**WHAT YOU ARE ASKED TO DO**: From the first line to the last, print the listing exactly.

===== EXTRACTED DATA

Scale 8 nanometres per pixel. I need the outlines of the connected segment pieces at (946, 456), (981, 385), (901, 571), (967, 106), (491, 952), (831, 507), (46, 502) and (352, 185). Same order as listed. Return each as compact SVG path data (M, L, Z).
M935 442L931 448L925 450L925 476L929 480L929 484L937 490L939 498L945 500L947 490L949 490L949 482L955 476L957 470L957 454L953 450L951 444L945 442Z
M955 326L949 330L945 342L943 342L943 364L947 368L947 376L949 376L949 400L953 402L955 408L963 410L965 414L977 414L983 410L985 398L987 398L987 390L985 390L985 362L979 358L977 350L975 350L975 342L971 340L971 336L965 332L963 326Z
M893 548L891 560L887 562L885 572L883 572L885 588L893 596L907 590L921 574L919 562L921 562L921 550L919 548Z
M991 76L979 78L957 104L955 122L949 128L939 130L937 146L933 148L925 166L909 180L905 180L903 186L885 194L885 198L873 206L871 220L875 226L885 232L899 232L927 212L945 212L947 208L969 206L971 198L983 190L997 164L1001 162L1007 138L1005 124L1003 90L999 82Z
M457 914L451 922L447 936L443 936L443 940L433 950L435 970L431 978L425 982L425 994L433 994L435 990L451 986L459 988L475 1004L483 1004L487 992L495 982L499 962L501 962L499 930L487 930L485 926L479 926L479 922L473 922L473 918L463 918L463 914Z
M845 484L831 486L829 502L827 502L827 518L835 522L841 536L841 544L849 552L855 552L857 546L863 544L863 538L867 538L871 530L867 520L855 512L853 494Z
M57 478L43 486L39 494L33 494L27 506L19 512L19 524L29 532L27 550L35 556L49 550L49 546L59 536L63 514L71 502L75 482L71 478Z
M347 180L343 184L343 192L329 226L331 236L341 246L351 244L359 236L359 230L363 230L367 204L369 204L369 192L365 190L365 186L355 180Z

==========

**PROBLEM SOLUTION**:
Scale 8 nanometres per pixel. I need the outlines of the connected segment pieces at (946, 456), (981, 385), (901, 571), (967, 106), (491, 952), (831, 507), (46, 502) and (352, 185). Same order as listed. Return each as compact SVG path data (M, L, Z).
M935 442L931 448L925 450L925 476L929 480L929 484L937 490L939 498L945 500L947 490L949 490L949 482L955 476L957 470L957 454L953 450L951 444L945 442Z
M955 326L949 330L945 342L943 342L943 364L947 368L947 376L949 376L949 400L953 402L955 408L963 410L965 414L977 414L983 410L985 398L987 398L987 390L985 390L985 362L979 358L977 350L975 350L975 342L971 340L971 336L965 332L963 326Z
M893 548L891 560L887 562L885 572L883 572L885 588L893 596L907 590L921 574L919 562L921 562L921 550L919 548Z
M991 76L979 78L957 104L955 122L949 128L939 130L937 146L933 148L925 166L909 180L905 180L903 186L885 194L885 198L873 206L871 220L875 226L885 232L899 232L927 212L945 212L947 208L969 206L971 198L983 190L997 164L1001 162L1007 138L1005 124L1003 90L999 82Z
M457 914L451 922L447 936L443 936L443 940L433 950L435 970L431 978L425 982L425 994L433 994L435 990L451 986L459 988L475 1004L483 1004L487 992L495 982L499 962L501 962L499 930L487 930L485 926L479 926L479 922L473 922L473 918L463 918L463 914Z
M845 484L831 486L829 502L827 502L827 518L835 522L841 536L841 544L849 552L855 552L857 546L863 544L863 538L867 538L871 530L867 520L855 512L853 494Z
M57 478L43 486L39 494L33 494L27 506L19 512L19 524L29 532L27 550L35 556L49 550L49 546L59 536L63 514L71 502L75 482L71 478Z
M347 180L343 184L343 192L329 226L331 236L341 246L351 244L359 236L359 230L363 230L367 204L369 204L369 192L365 190L365 186L355 180Z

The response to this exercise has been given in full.